The reserved words are case-insensitive.

These reserved word list may change in the future. The above also includes unnecessary words because of according to the standard SQL definition.

Comments

Comments are treated as whitespace characters in Tsurugi SQL.

<comment>:
  <simple-comment>
  <block-comment>

<simple-comment>:
  -- ...

<block-comment>:
  /* ... */

Conversions

When an expression needs to be evaluated with different types for comparisons, arithmetic operations, assignments, etc., type conversions are performed to match the types before processing.

Type conversions can be explicit or implicit.

  • Implicit type conversion is done automatically by SQL engine and compiler when the value change is known to be safe.
  • Explicit conversions are not necessarily safe and require explicit instructions by CAST expressions.

Explicit conversion

Explicit conversion can be done by specifying the destination type with a CAST expression.

CAST expression is possible when the source and target types are one of the following:

  • INT
  • BIGINT
  • REAL
  • DOUBLE
  • DECIMAL
  • CHAR
  • VARCHAR

CAST expression chooses appropriate values for successful conversion unless conversion is not possible in principle. For example, values that exceed the range of possible values to be stored in the destination are rounded to the appropriate value near the boundary value.

Implicit conversion

Binary promotion

When performing arithmetic operations or comparisons between two different types, type conversion is performed beforehand to a wider type that includes both types. The following is a list of the source types and the result type of conversion.

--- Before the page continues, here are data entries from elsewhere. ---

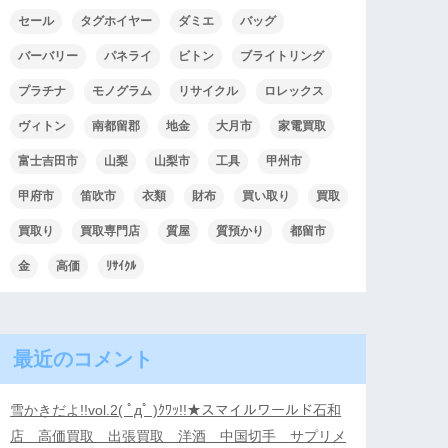
セール
タグホイヤー
ダミエ
バッグ
バーバリー
パネライ
ビトン
ブライトリング
プラチナ
モノグラム
リサイクル
ロレックス
ヴィトン
南都留郡
地金
大月市
家電買取
富士吉田市
山梨
山梨市
工具
甲州市
甲府市
笛吹市
衣類
財布
買い取り
買取
買取り
買取専門店
質屋
質預かり
都留市
金
高価
ﾘｻｲｸﾙ
最近のコメント
雪かきだよ!!vol.2( ﾟдﾟ )ｸﾜｯ!!★スマイルワールド石和
店 高価買取 出張買取 洋酒 中国切手 サプリメ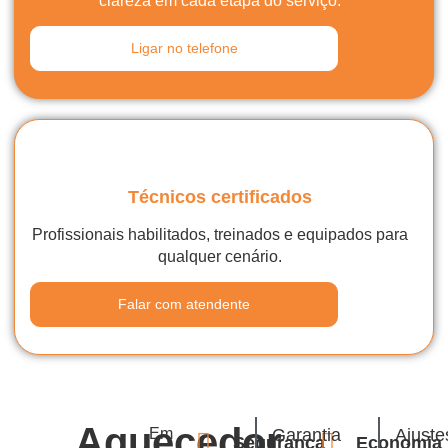
clareza em cada etapa do serviço.
Ligar no telefone
Técnicos certificados
Profissionais habilitados, treinados e equipados para
qualquer cenário.
Falar com atendente
Aquecedor
Em
Garantia
Ajuste
Segurança
Economia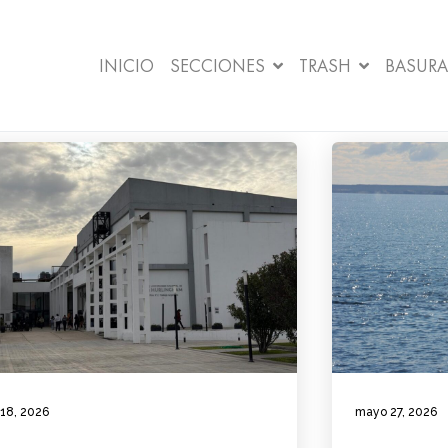
INICIO
SECCIONES
TRASH
BASURA
 18, 2026
mayo 27, 2026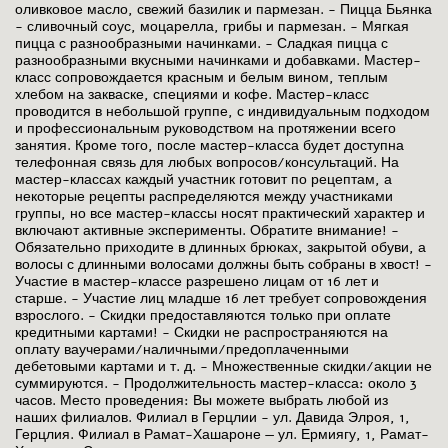
оливковое масло, свежий базилик и пармезан. - Пицца Бьянка
- сливочный соус, моцарелла, грибы и пармезан. - Мягкая
пицца с разнообразными начинками. - Сладкая пицца с
разнообразными вкусными начинками и добавками. Мастер-
класс сопровождается красным и белым вином, теплым
хлебом на закваске, специями и кофе. Мастер-класс
проводится в небольшой группе, с индивидуальным подходом
и профессиональным руководством на протяжении всего
занятия. Кроме того, после мастер-класса будет доступна
телефонная связь для любых вопросов/консультаций. На
мастер-классах каждый участник готовит по рецептам, а
некоторые рецепты распределяются между участниками
группы, но все мастер-классы носят практический характер и
включают активные эксперименты. Обратите внимание! -
Обязательно приходите в длинных брюках, закрытой обуви, а
волосы с длинными волосами должны быть собраны в хвост! -
Участие в мастер-классе разрешено лицам от 16 лет и
старше. - Участие лиц младше 16 лет требует сопровождения
взрослого. - Скидки предоставляются только при оплате
кредитными картами! - Скидки не распространяются на
оплату ваучерами/наличными/предоплаченными
дебетовыми картами и т. д. - Множественные скидки/акции не
суммируются. - Продолжительность мастер-класса: около 3
часов. Место проведения: Вы можете выбрать любой из
наших филиалов. Филиал в Герцлии - ул. Давида Элроя, 1,
Герцлия. Филиал в Рамат-Хашароне — ул. Ермиягу, 1, Рамат-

source type pair result type
INT and BIGINT BIGINT
REAL and DOUBLE DOUBLE
one of INT/BIGINT and DECIMAL DECIMAL
one of INT/BIGINT and one of REAL/DOUBLE DOUBLE
DECIMAL and one of REAL/DOUBLE DOUBLE
Assignment Conversions

When an assignment is made by INSERT/UPDATE statements, etc., the source type is converted to the destination type as long as the precision is not lost. The following is a list of possible assignment source and destination types.

source type destination type
one of INT/BIGINT/DECIMAL one of INT/BIGINT/DECIMAL/REAL/DOUBLE
one of REAL/DOUBLE one of REAL/DOUBLE

remark: REAL/DOUBLE to INT/BIGINT/DECIMAL conversions are not performed.

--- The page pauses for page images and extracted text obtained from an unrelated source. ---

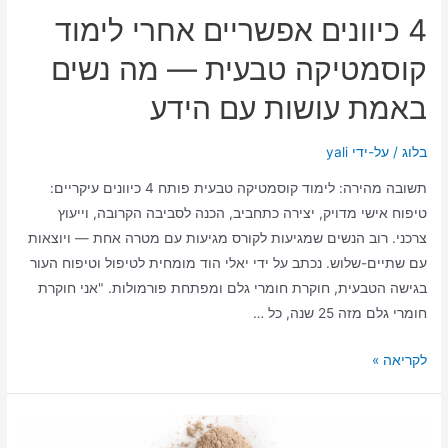
4 כיוונים אפשריים אחרי לימוד
קוסמטיקה טבעית — מה נשים
באמת עושות עם הידע
בלוג
/ על-ידי
yali
תשובה מהירה: לימוד קוסמטיקה טבעית פותח 4 כיוונים עיקריים:
טיפוח אישי מדויק, יצירה כתחביב, הכנה לסביבה הקרובה, וייעוץ
צרכני. רוב הנשים שמגיעות לקורס מגיעות עם מטרה אחת — ויוצאות
עם שתיים-שלוש. נכתב על ידי יאלי הוד מומחית לטיפול וטיפוח העור
בגישה הטבעית, חוקרת חומרי גלם ומפתחת פורמולות. "אני חוקרת
חומרי גלם מזה 25 שנה, כל …
לקריאה »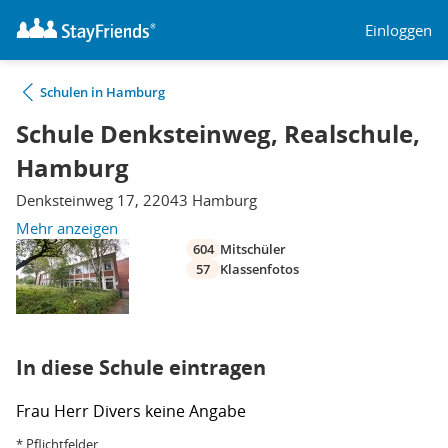
Einloggen
Schulen in Hamburg
Schule Denksteinweg, Realschule,
Hamburg
Denksteinweg 17, 22043 Hamburg
Mehr anzeigen
604
Mitschüler
57
Klassenfotos
In diese Schule eintragen
Frau
Herr
Divers
keine Angabe
* Pflichtfelder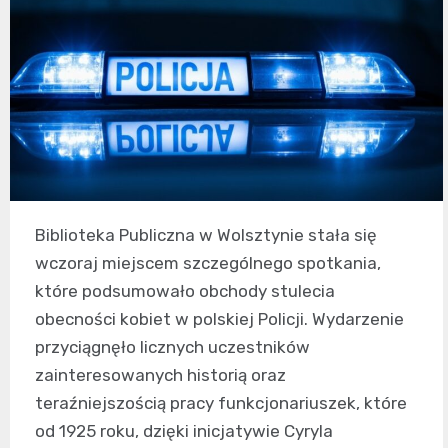
Biblioteka Publiczna w Wolsztynie stała się
wczoraj miejscem szczególnego spotkania,
które podsumowało obchody stulecia
obecności kobiet w polskiej Policji. Wydarzenie
przyciągnęło licznych uczestników
zainteresowanych historią oraz
teraźniejszością pracy funkcjonariuszek, które
od 1925 roku, dzięki inicjatywie Cyryla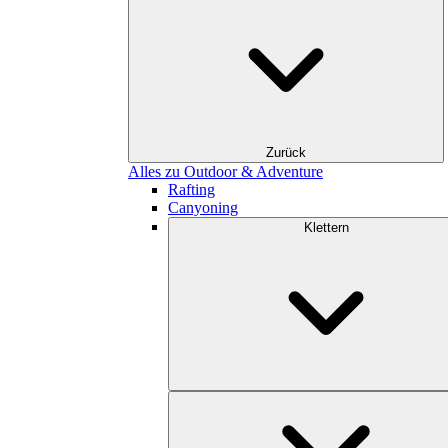
Zurück
Alles zu Outdoor & Adventure
Rafting
Canyoning
Klettern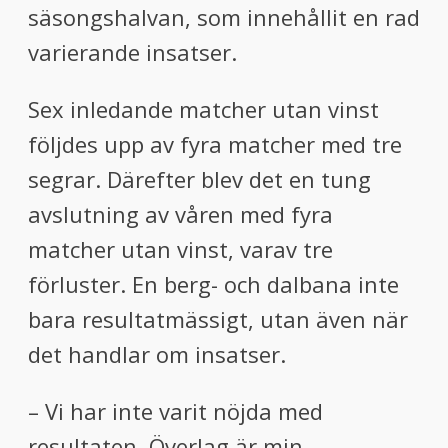
säsongshalvan, som innehållit en rad
varierande insatser.
Sex inledande matcher utan vinst
följdes upp av fyra matcher med tre
segrar. Därefter blev det en tung
avslutning av våren med fyra
matcher utan vinst, varav tre
förluster. En berg- och dalbana inte
bara resultatmässigt, utan även när
det handlar om insatser.
– Vi har inte varit nöjda med
resultaten. Överlag är min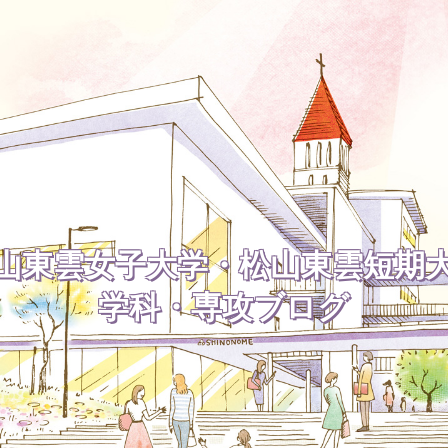
山東雲女子大学・松山東雲短期
学科・専攻ブログ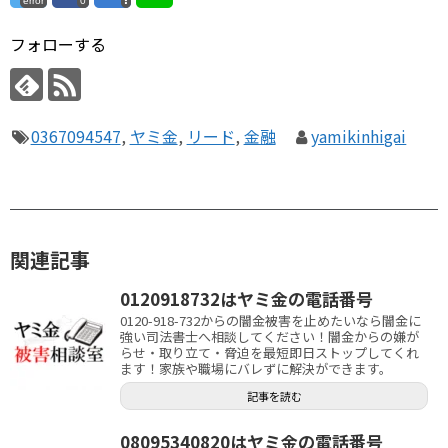
error
0
フォローする
0367094547
,
ヤミ金
,
リード
,
金融
yamikinhigai
関連記事
0120918732はヤミ金の電話番号
0120-918-732からの闇金被害を止めたいなら闇金に
強い司法書士へ相談してください！闇金からの嫌が
らせ・取り立て・脅迫を最短即日ストップしてくれ
ます！家族や職場にバレずに解決ができます。
記事を読む
08095340820はヤミ金の電話番号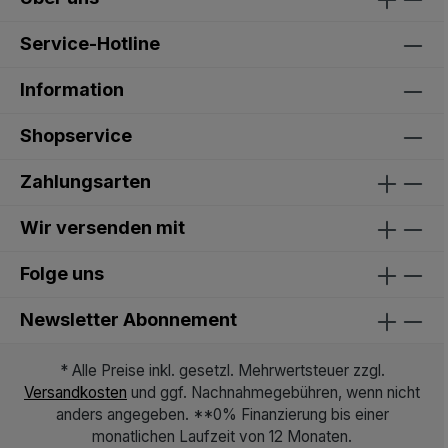
Service-Hotline
Information
Shopservice
Zahlungsarten
Wir versenden mit
Folge uns
Newsletter Abonnement
* Alle Preise inkl. gesetzl. Mehrwertsteuer zzgl.
Versandkosten
und ggf. Nachnahmegebühren, wenn nicht
anders angegeben. **0% Finanzierung bis einer
monatlichen Laufzeit von 12 Monaten.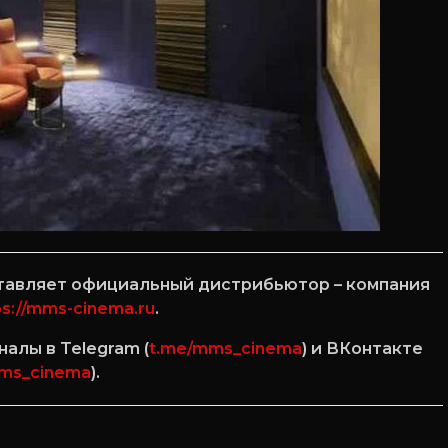
ставляет официальный дистрибьютор – компания
ps://mms-cinema.ru
.
алы в Telegram (
t.me/mms_cinema
) и ВКонтакте
ms_cinema
).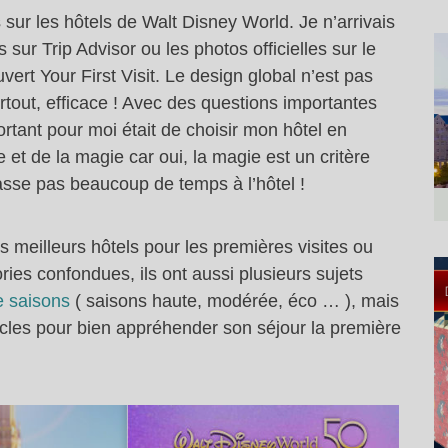
s sur les hôtels de Walt Disney World. Je n’arrivais
sur Trip Advisor ou les photos officielles sur le
vert Your First Visit. Le design global n’est pas
rtout, efficace ! Avec des questions importantes
rtant pour moi était de choisir mon hôtel en
 et de la magie car oui, la magie est un critère
asse pas beaucoup de temps à l’hôtel !
es meilleurs hôtels pour les premières visites ou
ries confondues, ils ont aussi plusieurs sujets
e saisons
( saisons haute, modérée, éco … ), mais
ticles pour bien appréhender son séjour la première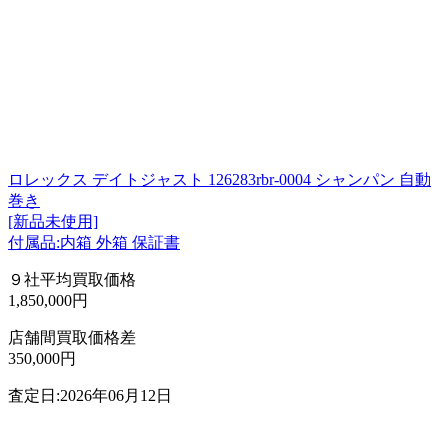
ロレックス デイトジャスト 126283rbr-0004 シャンパン 自動
巻き
[新品未使用]
付属品:内箱 外箱 保証書
９社平均買取価格
1,850,000円
店舗間買取価格差
350,000円
査定日:2026年06月12日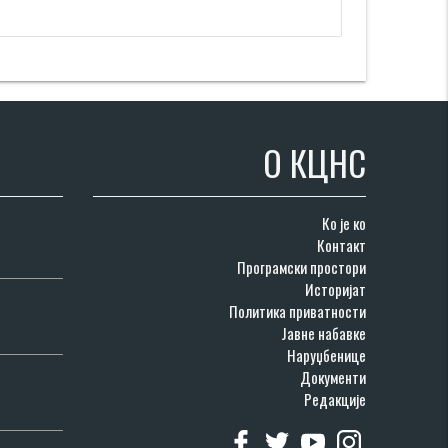
О КЦНС
Ко је ко
Контакт
Програмски простори
Историјат
Политика приватности
Јавне набавке
Наруџбенице
Документи
Редакције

If safe conversion is not possible, for example, values that cannot be stored in the destination type will result in a conversion error at runtime.

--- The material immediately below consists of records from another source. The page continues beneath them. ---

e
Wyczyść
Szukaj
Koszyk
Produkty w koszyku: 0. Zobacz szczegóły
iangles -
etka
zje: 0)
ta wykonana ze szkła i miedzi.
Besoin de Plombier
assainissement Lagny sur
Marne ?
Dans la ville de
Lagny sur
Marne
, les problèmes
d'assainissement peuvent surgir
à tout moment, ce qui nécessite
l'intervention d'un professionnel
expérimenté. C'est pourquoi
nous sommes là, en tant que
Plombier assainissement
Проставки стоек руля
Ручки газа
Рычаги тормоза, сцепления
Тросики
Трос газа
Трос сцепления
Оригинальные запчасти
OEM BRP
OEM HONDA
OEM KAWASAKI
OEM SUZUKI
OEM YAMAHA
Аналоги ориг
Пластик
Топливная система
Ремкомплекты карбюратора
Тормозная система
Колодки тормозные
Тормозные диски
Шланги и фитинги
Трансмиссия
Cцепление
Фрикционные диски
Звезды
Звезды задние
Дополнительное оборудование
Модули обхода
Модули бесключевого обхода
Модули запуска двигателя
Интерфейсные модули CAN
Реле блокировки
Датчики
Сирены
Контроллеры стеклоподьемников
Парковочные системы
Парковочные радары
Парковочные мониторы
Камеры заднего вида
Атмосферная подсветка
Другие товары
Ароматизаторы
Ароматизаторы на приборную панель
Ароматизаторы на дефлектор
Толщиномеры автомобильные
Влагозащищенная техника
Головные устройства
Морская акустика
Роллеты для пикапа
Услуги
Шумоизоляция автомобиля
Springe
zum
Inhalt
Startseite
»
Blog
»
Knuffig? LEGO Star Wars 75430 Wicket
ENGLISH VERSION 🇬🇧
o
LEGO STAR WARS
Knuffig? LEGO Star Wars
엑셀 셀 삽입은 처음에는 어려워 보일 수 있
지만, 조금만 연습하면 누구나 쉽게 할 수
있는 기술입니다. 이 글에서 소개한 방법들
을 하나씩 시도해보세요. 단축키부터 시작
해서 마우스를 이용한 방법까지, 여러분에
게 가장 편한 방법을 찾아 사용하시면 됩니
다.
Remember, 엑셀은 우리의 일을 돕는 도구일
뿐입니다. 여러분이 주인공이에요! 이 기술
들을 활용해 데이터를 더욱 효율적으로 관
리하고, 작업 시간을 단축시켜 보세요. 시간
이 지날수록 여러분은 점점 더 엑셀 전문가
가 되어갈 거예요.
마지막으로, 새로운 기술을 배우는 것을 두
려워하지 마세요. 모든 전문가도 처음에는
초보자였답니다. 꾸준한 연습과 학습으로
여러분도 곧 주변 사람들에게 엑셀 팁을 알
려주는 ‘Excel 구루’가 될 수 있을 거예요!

Special case of assignment Conversions

Additionally to assignment by INSERT/UPDATE statements, assignment conversions are also performed when execution plan conducts point read or range scan targeting to tables/indices. The values given for the search condition of point read or range scan will be converted to the type of index/table key columns. Same rule on source/destination types as above apply to this case.


note:

In this release, the assignment conversion for point read/range scan does not yet support conversion from DECIMAL to REAL/DOUBLE. So searching REAL/DOUBLE columns with DECIMAL values can result in runtime error. Casting the DECIMAL values works around the problem. This will be fixed in a future release.